▶ What to work on
For the material that follows, work out how many lines hold the word "helps" and answer only with the number.

▶ Task inputs
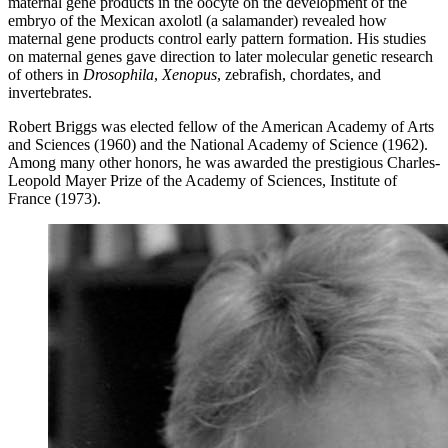
maternal gene products in the oocyte on the development of the
embryo of the Mexican axolotl (a salamander) revealed how
maternal gene products control early pattern formation. His studies
on maternal genes gave direction to later molecular genetic research
of others in
Drosophila
,
Xenopus
, zebrafish, chordates, and
invertebrates.
Robert Briggs was elected fellow of the American Academy of Arts
and Sciences (1960) and the National Academy of Science (1962).
Among many other honors, he was awarded the prestigious Charles-
Leopold Mayer Prize of the Academy of Sciences, Institute of
France (1973).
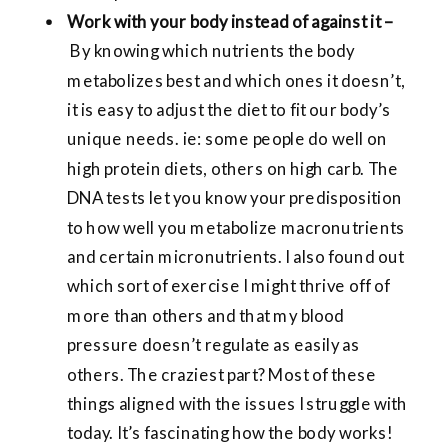
Work with your body instead of against it –
By knowing which nutrients the body
metabolizes best and which ones it doesn’t,
it is easy to adjust the diet to fit our body’s
unique needs. ie: some people do well on
high protein diets, others on high carb. The
DNA tests let you know your predisposition
to how well you metabolize macronutrients
and certain micronutrients. I also found out
which sort of exercise I might thrive off of
more than others and that my blood
pressure doesn’t regulate as easily as
others. The craziest part? Most of these
things aligned with the issues I struggle with
today. It’s fascinating how the body works!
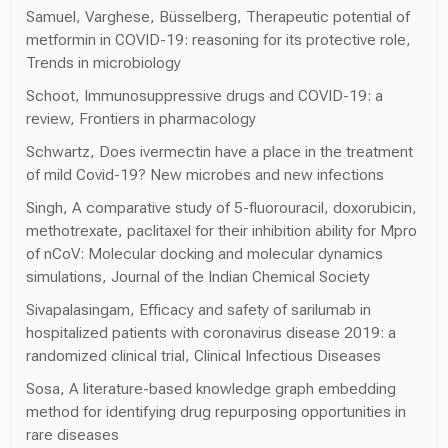
Samuel, Varghese, Büsselberg, Therapeutic potential of
metformin in COVID-19: reasoning for its protective role,
Trends in microbiology
Schoot, Immunosuppressive drugs and COVID-19: a
review, Frontiers in pharmacology
Schwartz, Does ivermectin have a place in the treatment
of mild Covid-19? New microbes and new infections
Singh, A comparative study of 5-fluorouracil, doxorubicin,
methotrexate, paclitaxel for their inhibition ability for Mpro
of nCoV: Molecular docking and molecular dynamics
simulations, Journal of the Indian Chemical Society
Sivapalasingam, Efficacy and safety of sarilumab in
hospitalized patients with coronavirus disease 2019: a
randomized clinical trial, Clinical Infectious Diseases
Sosa, A literature-based knowledge graph embedding
method for identifying drug repurposing opportunities in
rare diseases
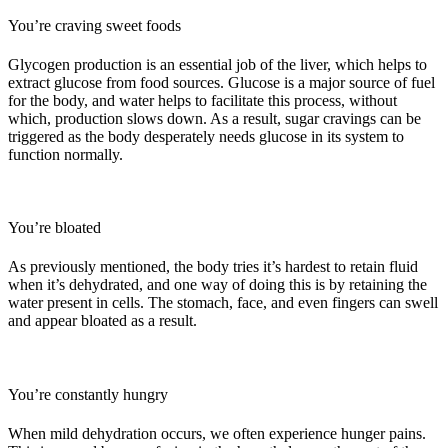
You’re craving sweet foods
Glycogen production is an essential job of the liver, which helps to
extract glucose from food sources. Glucose is a major source of fuel
for the body, and water helps to facilitate this process, without
which, production slows down. As a result, sugar cravings can be
triggered as the body desperately needs glucose in its system to
function normally.
You’re bloated
As previously mentioned, the body tries it’s
hardest to retain fluid
when it’s dehydrated, and one way of doing this is by retaining the
water present in cells. The stomach, face, and even fingers can swell
and appear bloated as a result.
You’re constantly hungry
When mild dehydration occurs, we often experience hunger pains.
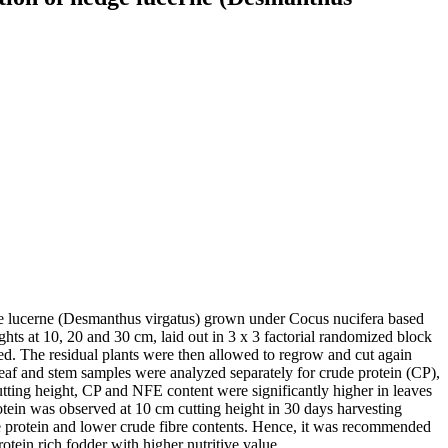
edge lucerne (Desmanthus virgatus) grown under Cocus nucifera based
ghts at 10, 20 and 30 cm, laid out in 3 x 3 factorial randomized block
ved. The residual plants were then allowed to regrow and cut again
 leaf and stem samples were analyzed separately for crude protein (CP),
cutting height, CP and NFE content were significantly higher in leaves
otein was observed at 10 cm cutting height in 30 days harvesting
de protein and lower crude fibre contents. Hence, it was recommended
tein rich fodder with higher nutritive value.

▶ Response for this exercise
2